Attorney General Phil Weiser reaches settlement with Colorado Springs-based One Connection LLC for practicing law without a license
March 14, 2022 (DENVER)—Attorney General Phil Weiser today announced a settlement was reached with One Connection LLC owner, Maleni Munguia and her employee, Noely Diaz, after an investigation by the Consumer Fraud Unit of the Colorado Department of Law uncovered evidence that Munguia and Diaz had been unlawfully practicing immigration and family law without a license.
Munguia agreed to pay restitution in the amount of $20,000, which will go back to consumers who were harmed by One Connection’s deceptive marketing practices, and will be required to submit tax returns and a report of her business activity for the next two years. Munguia will pay an additional $50,000 if she violates this agreement. Additionally, both Munguia and Diaz agreed to close One Connection, refrain from assisting in immigration or family law matters unless under the supervision of a licensed attorney, and refer individuals who are seeking their help in immigration and family law matters to a licensed attorney.
“One Connection repeatedly violated the Colorado Consumer Protection Act by practicing law without a license, putting the safety and livelihood of vulnerable individuals at risk.” Weiser said. “This settlement reflects Colorado’s commitment to protecting consumers and ensuring that businesses are operating ethically and within the rule of law.”
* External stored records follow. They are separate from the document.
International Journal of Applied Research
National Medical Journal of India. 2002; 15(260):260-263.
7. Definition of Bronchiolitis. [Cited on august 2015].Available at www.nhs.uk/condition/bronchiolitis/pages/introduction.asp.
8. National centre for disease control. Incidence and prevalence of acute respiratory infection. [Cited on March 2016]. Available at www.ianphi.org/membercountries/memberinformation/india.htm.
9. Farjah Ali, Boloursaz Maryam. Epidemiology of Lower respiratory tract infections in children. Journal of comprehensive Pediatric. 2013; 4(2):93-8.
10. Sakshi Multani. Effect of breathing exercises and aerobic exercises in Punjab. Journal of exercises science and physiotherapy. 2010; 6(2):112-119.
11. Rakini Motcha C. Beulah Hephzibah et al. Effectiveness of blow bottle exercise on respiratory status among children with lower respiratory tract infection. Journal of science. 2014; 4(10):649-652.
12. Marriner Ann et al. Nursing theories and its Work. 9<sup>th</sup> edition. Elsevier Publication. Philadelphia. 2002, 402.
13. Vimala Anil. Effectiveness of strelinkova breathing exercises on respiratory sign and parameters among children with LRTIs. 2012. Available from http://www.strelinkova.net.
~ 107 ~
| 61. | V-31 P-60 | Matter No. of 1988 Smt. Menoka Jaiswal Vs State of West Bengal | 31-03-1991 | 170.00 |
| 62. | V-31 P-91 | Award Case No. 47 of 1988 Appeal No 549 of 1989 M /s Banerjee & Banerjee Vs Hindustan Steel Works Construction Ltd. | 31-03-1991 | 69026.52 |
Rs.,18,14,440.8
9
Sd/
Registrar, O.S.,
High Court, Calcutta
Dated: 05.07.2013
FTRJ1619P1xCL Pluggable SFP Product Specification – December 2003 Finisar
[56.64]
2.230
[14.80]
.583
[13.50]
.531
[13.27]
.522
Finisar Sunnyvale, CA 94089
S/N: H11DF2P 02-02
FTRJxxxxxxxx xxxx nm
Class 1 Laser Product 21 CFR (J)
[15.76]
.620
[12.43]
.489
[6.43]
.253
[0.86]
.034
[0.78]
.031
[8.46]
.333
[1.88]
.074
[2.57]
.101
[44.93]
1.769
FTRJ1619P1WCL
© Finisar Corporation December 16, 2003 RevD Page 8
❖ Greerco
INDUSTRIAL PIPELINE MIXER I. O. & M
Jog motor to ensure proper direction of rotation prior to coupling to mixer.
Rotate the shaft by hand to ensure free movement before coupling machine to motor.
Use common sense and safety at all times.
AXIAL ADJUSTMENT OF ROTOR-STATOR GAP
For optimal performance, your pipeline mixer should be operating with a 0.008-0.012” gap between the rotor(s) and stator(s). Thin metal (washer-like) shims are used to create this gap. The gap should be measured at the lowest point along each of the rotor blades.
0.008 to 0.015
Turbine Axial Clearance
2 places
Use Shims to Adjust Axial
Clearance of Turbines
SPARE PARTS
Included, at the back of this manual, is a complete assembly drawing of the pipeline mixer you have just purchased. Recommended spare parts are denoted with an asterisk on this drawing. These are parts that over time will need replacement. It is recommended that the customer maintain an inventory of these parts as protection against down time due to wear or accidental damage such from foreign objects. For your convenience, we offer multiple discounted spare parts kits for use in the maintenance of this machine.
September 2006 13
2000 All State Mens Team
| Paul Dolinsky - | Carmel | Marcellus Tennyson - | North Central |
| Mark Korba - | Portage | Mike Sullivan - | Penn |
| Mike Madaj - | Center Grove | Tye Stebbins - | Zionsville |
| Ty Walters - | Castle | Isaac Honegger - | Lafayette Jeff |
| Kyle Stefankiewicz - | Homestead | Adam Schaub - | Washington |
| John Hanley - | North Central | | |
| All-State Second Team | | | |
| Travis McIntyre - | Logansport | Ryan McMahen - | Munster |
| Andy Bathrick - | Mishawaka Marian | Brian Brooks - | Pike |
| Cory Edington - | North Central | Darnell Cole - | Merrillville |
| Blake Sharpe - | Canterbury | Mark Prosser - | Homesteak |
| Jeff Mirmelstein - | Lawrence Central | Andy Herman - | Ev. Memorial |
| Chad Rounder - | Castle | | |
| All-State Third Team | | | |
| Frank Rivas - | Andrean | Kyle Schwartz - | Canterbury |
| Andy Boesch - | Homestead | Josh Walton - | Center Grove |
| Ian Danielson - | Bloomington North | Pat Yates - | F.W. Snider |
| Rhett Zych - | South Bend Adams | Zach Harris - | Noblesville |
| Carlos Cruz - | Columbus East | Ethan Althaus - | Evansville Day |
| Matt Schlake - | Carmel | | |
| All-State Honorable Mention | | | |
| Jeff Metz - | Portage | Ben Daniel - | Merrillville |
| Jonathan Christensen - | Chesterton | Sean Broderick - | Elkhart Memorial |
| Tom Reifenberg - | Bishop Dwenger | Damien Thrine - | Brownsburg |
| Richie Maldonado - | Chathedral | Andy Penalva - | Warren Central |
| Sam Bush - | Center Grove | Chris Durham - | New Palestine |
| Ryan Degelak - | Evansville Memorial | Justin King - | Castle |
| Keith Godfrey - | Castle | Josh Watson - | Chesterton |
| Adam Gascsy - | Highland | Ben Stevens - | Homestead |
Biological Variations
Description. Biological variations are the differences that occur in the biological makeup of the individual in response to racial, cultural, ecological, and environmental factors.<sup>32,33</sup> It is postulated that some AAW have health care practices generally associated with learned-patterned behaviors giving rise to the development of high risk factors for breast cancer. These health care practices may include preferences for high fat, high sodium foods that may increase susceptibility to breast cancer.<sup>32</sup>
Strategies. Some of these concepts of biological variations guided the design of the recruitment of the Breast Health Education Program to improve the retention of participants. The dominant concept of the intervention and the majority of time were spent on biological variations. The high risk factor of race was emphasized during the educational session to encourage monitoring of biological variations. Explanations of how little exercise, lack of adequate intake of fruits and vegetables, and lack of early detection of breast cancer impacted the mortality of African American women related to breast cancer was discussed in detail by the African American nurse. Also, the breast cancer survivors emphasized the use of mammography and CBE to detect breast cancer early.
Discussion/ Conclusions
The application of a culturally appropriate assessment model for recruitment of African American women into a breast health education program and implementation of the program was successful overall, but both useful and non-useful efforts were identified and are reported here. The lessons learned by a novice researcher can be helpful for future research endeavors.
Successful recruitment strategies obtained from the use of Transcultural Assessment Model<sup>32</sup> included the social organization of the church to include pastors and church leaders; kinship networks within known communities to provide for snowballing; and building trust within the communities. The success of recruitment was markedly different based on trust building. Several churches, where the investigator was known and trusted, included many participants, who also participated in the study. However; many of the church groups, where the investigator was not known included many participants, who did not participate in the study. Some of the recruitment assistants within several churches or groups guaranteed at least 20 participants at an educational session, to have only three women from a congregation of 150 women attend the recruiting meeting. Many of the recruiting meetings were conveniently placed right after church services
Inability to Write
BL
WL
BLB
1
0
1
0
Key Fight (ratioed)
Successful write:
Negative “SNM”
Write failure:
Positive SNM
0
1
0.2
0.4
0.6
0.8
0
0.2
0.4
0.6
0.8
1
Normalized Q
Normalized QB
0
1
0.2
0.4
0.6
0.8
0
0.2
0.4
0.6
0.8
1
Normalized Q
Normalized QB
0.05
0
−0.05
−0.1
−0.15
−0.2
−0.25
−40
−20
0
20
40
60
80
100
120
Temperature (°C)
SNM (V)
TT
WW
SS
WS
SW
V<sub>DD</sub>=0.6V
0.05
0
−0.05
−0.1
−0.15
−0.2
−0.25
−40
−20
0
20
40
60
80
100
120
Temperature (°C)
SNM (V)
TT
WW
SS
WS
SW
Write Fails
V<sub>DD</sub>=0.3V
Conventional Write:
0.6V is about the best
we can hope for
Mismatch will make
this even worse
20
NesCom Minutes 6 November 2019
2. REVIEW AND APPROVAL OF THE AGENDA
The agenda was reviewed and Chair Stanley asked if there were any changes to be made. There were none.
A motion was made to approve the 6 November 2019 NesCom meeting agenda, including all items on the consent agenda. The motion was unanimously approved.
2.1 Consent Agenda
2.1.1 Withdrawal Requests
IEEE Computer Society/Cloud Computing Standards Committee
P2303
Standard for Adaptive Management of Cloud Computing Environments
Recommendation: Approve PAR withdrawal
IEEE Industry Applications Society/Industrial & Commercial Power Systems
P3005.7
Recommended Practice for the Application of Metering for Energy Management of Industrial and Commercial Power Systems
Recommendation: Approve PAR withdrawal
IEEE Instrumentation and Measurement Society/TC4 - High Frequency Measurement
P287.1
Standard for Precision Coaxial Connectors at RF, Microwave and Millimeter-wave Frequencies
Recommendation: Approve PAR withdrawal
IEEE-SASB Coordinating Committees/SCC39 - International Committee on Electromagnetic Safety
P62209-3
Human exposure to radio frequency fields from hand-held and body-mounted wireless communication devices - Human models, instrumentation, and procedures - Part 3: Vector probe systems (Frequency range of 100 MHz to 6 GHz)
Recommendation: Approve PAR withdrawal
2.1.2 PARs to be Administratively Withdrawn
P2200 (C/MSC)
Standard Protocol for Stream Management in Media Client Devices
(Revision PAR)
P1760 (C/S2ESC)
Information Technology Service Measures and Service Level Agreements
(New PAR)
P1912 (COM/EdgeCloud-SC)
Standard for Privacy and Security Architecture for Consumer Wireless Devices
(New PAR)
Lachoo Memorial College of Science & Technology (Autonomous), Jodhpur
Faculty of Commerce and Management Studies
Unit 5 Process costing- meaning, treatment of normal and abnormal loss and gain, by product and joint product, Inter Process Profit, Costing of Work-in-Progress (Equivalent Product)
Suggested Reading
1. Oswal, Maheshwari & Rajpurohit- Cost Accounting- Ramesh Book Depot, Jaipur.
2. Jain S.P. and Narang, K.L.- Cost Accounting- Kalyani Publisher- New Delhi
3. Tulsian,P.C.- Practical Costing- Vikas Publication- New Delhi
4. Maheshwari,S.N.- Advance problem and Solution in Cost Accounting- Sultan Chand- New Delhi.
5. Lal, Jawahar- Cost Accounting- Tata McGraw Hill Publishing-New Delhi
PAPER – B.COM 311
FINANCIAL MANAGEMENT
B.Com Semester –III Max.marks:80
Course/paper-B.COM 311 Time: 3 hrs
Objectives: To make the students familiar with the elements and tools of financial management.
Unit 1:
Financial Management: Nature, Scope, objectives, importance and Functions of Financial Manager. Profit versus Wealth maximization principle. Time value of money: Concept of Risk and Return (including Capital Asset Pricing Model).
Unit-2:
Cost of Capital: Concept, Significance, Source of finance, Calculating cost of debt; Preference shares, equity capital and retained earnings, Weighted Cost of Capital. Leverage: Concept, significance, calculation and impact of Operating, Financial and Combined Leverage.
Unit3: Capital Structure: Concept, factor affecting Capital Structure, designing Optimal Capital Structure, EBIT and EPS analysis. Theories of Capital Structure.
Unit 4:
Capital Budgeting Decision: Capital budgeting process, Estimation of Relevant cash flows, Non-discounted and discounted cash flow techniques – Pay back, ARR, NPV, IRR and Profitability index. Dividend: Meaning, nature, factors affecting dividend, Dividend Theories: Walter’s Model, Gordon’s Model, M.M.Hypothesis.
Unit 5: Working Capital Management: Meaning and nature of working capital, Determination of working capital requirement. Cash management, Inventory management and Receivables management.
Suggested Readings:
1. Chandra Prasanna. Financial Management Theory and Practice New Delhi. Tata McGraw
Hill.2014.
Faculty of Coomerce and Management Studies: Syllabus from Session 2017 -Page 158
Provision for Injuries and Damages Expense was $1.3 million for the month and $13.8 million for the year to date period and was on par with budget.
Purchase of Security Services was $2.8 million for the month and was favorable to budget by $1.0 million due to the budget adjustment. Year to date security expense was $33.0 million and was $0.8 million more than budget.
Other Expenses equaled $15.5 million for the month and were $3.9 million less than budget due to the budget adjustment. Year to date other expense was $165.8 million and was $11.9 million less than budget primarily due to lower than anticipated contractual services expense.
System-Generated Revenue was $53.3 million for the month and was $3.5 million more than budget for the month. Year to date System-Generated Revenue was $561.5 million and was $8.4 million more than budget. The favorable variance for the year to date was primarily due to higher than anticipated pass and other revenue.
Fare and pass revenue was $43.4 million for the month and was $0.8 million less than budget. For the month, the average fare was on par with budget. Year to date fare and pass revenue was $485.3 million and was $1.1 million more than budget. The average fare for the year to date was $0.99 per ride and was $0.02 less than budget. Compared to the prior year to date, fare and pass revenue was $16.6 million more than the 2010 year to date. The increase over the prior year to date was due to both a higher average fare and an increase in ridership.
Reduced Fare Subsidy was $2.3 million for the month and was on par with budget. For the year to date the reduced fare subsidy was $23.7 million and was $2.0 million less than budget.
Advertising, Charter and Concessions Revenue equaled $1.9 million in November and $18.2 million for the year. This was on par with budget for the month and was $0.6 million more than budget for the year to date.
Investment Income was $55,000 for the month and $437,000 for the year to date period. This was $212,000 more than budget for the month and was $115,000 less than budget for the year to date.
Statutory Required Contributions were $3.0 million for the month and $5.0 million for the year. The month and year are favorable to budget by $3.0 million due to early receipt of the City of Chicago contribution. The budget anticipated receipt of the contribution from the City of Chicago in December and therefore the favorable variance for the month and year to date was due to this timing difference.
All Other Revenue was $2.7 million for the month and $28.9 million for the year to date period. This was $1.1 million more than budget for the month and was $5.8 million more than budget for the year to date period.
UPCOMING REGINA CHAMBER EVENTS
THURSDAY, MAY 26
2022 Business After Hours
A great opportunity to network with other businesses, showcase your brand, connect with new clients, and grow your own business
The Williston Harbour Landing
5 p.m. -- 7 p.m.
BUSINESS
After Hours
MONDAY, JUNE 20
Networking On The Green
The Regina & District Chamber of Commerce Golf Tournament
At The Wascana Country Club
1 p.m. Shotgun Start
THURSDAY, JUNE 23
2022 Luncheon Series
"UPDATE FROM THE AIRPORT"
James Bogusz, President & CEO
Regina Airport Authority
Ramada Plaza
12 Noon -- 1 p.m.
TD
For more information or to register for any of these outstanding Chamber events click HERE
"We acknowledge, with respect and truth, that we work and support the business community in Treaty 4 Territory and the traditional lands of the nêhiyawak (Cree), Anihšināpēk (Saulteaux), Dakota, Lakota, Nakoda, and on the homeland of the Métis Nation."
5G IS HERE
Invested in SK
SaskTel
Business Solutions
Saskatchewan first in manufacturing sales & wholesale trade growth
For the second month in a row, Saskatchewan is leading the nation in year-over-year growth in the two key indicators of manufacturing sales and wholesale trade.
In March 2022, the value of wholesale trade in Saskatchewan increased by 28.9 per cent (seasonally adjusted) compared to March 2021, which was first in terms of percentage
The lawsuit was filed after an investigation by the Consumer Fraud Unit of the Colorado Department of Law uncovered evidence that Maleni Munguia and her company, One Connection LLC, as well as employee Noely Diaz, failed to disclose that the business was not authorized to practice law in Colorado. Under the Colorado Consumer Protection Act, individuals must obtain all required licenses to perform services for consumers. In conducting their business, Munguia and Diaz targeted and misled vulnerable communities, including undocumented and non-English speaking individuals.
The lack of low-cost legal services to meet the needs of Spanish-speaking communities has created an opportunity for unlicensed legal practitioners, also known as “notarios,” to step in and promise consumers the help they need to tackle complex immigration, family, and legal matters. The lawsuit issued against One Connection is part of the Department’s greater effort to investigate and stop notario fraud.